O general também negou inércia na negociação com a Pfizer. Disse nunca ter sido procurado pelo ex-ministro da Comunicação, Fábio Wajngarten, sobre a compra de vacinas e desconhecer o que o levou a entrar nas negociações com a farmacêutica. Wajngarten creditou a demora para o acordo à “incompetência” da pasta e afirmou ter intermediado um contato com a farmacêutica pela falta de respostas do Governo sobre propostas de imunizantes. Esta versão foi confirmada à CPI na semana passada pelo presidente da farmacêutica na América Latina, Carlos Murillo.
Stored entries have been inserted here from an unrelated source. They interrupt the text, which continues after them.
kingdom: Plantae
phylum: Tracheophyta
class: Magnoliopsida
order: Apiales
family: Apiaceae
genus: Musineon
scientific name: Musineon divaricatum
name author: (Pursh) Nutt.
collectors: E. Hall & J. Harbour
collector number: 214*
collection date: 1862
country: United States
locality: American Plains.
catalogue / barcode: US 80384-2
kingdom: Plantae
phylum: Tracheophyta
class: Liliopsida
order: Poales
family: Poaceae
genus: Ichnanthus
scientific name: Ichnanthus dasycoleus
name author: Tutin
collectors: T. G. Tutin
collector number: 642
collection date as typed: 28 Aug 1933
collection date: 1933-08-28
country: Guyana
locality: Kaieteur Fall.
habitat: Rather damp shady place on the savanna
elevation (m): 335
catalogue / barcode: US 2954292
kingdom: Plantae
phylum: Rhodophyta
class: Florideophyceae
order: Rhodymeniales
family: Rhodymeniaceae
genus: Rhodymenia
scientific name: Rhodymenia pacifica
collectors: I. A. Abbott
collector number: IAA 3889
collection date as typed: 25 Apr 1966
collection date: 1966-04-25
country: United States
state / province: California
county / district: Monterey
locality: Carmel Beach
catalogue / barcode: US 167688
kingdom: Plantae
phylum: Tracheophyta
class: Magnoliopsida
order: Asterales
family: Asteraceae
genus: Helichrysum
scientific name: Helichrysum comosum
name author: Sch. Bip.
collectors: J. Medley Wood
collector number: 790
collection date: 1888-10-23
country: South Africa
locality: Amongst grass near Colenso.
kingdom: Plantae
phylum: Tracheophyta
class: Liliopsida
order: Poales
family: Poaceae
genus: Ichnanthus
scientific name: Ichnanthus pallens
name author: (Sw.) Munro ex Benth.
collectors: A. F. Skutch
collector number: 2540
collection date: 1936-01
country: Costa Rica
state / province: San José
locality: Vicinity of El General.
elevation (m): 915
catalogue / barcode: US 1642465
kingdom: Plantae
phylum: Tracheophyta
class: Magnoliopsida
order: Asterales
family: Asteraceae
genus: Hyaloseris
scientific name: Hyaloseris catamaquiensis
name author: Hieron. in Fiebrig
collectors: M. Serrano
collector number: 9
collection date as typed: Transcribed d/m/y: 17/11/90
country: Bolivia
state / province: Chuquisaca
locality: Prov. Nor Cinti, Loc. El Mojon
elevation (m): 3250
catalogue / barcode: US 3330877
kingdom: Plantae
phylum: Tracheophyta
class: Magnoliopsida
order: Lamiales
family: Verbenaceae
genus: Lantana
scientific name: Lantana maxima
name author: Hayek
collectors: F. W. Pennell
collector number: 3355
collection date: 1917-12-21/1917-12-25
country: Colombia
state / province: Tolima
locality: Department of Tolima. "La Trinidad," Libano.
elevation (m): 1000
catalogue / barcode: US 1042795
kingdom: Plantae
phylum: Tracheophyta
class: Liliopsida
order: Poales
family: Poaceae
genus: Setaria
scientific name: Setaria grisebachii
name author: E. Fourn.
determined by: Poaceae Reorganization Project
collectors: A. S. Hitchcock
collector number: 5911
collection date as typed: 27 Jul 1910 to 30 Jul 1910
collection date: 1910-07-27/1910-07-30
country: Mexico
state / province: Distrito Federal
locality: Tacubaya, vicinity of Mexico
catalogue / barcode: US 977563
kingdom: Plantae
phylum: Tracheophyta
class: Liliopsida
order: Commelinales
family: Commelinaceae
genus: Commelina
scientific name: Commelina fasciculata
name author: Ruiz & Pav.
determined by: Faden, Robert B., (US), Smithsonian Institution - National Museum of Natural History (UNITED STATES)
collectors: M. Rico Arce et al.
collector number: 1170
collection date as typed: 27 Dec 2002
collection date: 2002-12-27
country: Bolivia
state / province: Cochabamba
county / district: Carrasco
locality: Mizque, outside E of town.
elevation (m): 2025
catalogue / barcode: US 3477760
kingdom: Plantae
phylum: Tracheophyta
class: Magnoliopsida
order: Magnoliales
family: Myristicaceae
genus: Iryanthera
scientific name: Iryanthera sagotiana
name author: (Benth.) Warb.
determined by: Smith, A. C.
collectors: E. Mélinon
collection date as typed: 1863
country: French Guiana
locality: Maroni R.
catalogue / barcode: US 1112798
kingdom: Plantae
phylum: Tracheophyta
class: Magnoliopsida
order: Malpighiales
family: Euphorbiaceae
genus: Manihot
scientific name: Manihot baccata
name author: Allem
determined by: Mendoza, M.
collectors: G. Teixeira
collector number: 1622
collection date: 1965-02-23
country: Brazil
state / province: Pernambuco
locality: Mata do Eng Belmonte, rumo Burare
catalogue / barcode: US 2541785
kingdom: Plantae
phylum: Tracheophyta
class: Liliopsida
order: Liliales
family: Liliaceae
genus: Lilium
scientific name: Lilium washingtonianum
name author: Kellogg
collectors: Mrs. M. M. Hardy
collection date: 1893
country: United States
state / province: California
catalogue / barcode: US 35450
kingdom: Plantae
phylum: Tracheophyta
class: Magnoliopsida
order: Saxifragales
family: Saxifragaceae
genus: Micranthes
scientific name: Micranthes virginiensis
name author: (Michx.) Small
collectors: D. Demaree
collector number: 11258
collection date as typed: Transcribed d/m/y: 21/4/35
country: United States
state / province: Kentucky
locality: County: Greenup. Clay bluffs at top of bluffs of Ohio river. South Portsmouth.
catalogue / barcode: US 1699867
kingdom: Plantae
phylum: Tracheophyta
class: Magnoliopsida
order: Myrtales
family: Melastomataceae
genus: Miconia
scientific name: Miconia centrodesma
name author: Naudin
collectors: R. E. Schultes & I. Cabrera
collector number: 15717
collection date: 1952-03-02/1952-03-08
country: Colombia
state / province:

Pazuello insistiu que tinha autonomia para tomar decisões e que negociou ininterruptamente com a Pfizer, pressionando por recuo nas cláusulas impostas. Ancorou-se na tese de insegurança jurídica da legislação brasileira à época para explicar porque não comprou vacinas antes. Enrolou-se mais uma vez quando o senador Randolfe Rodrigues o questionou porque não atuou para alterar a lei e garantir segurança para a compra de imunizantes, como já solucionavam pareceres internos do Governo em dezembro. A medida só foi aprovada neste ano pelo Senado. O general respondeu que não havia consenso entre as assessorias jurídicas dos ministérios quando a questão foi debatida no ano passado. “Havia uma política antivacina”, avalia Rodrigues.

Durante cerca de sete horas, Pazuello sustentou não ter sofrido interferência de Bolsonaro ao longo dos 10 meses em que comandou a Saúde. “Posso afiançar aos senadores: sim, eu tive a liberdade de tomar decisões.” Senadores tentaram apontar as contradições do ministro, municiados até por dados e informações compiladas por grupos da internet, mas o general manteve, em geral, sua lealdade ao presidente. Ao menos até certo ponto. Pazuello tentou descolar-se o quanto pode da obsessão pela cloroquina. Ganhou, na live do presidente nesta quinta, um elogio de Bolsonaro: “O Pazuello foi muito bem e a CPI segue sendo um vexame.” Na transmissão, o mandatário aproveitou para repetir que tomou cloroquina quando teve covid-19 e também há poucos dias, quando se sentiu mal.